Essas manifestações, porém, têm seu lado positivo: são reveladoras e subsídios importantes para estratégias de solução desse imbróglio.

Mostram, desde logo, que o tema é multifacetado e complexo: cada uma daquelas variáveis têm contribuições em maior ou menor grau. Mas revelam, também, uma lacuna nesse caleidoscópio analítico; sobre o que se fala pouco: falta de engenharia, particularmente de engenharia de manutenção. Faltaria engenharia na concessionária (deve faltar engenheiros também), na fiscalização e regulação, nos órgãos públicos e nos governos.

O silêncio das entidades e dos conselhos de engenharia é, pois, inexplicável!

Técnicas e uma cultura de manutenção sempre foram desafios no Brasil. Mas ao final do Século XX já se utilizava, nas análises de confiabilidade para identificação de tendências, médias móveis (popularizadas durante a recente pandemia de Covid). No lugar da “predativa”, ironia da época, a manutenção preventiva já era amplamente utilizada; da mesma forma como análises de “custo do ciclo de vida” (ao invés do mero custo de aquisição). Garantia de qualidade ampliava a abordagem de controle de qualidade, etc. Será que, depois de tantos avanços, estamos regredindo?

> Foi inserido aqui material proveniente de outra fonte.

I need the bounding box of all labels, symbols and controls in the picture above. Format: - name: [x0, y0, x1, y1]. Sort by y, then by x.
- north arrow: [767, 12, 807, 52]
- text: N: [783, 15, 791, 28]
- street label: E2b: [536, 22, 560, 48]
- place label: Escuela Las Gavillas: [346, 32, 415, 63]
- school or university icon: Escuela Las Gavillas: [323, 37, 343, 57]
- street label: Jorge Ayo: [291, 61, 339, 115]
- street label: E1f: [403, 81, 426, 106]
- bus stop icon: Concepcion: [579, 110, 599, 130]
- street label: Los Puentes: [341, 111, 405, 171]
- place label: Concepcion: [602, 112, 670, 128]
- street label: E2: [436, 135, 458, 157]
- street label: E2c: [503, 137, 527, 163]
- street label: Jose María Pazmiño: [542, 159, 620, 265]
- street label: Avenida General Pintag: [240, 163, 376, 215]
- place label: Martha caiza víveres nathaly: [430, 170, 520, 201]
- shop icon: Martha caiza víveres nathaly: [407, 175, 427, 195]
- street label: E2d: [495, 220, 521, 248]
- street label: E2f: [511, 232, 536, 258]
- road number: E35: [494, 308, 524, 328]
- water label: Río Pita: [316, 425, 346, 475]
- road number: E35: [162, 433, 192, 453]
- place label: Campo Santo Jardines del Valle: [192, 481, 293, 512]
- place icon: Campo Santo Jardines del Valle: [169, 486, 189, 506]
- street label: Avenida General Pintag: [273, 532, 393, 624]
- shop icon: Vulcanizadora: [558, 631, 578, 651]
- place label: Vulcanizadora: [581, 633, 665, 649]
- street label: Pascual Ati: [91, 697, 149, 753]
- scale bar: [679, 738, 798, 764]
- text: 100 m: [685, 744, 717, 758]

As dimensões econômico-financeira, jurídica, ambiental, de controle, etc., que progressivamente ganharam protagonismo nos processos decisórios dos últimos tempos, são, sim, muito importantes. Mas engenharia precisa voltar ao primeiro plano: os apagões paulistanos, mais frequentes, prolongados e abrangentes, o indicam… e levantam dúvidas se também já não atingem ideias, estratégias, regulação e governança.

 

Frederico Bussinger
Consultor, engenheiro e economista. Ex-diretor da Companhia Docas do Estado de São Paulo (Codes), ex-presidente da Docas de São Sebastião e ex-secretário-executivo do Ministério dos Transportes.